# Request
Pictures should be omitted from your copy. Everything else in the entries below must be restated word for word.

# Data extracts

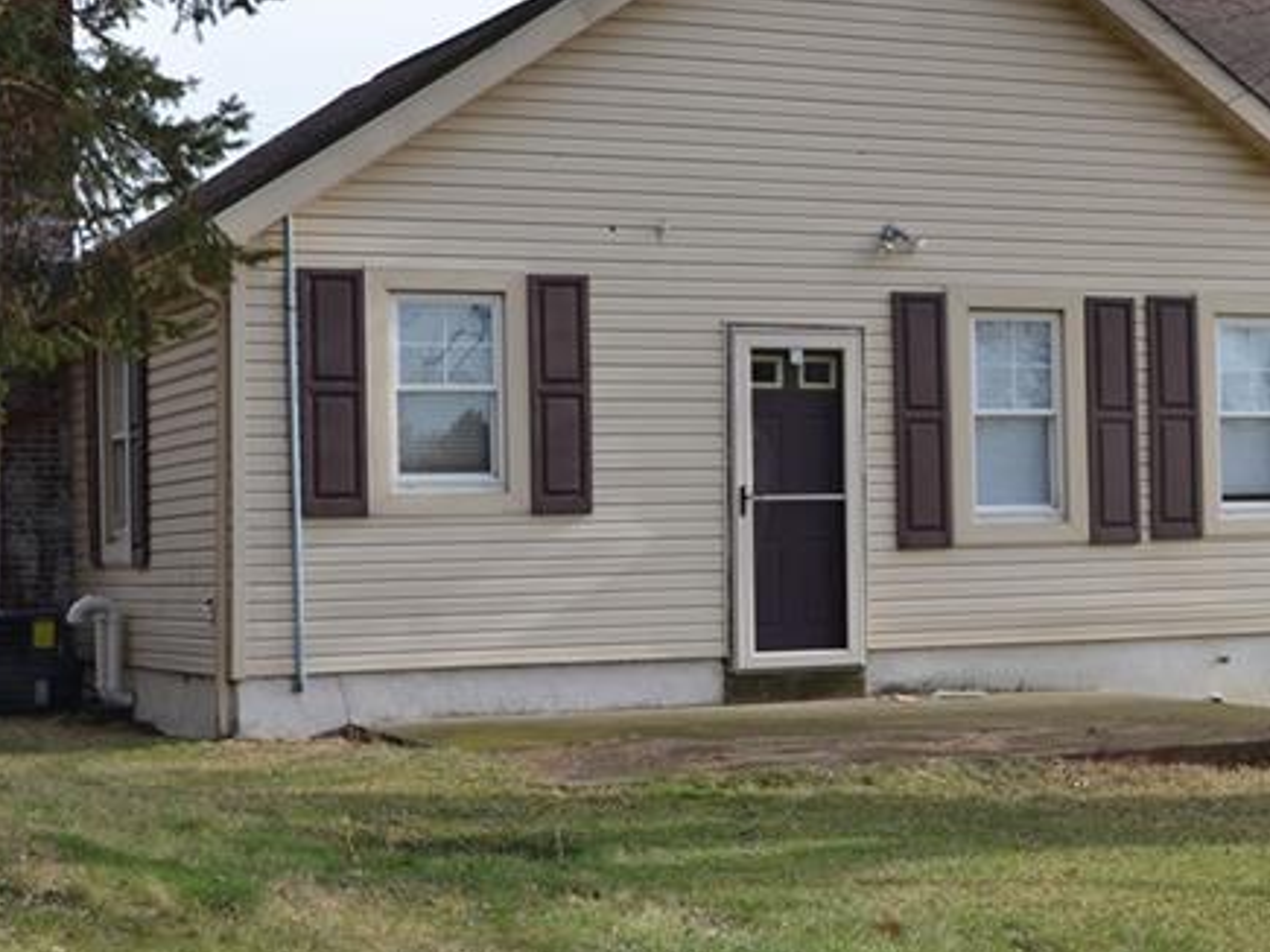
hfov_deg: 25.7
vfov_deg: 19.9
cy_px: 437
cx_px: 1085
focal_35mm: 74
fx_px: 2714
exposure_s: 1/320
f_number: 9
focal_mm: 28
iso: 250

# Solved problem
hfov_deg: 25.7
vfov_deg: 19.9
cy_px: 437
cx_px: 1085
focal_35mm: 74
fx_px: 2714
exposure_s: 1/320
f_number: 9
focal_mm: 28
iso: 250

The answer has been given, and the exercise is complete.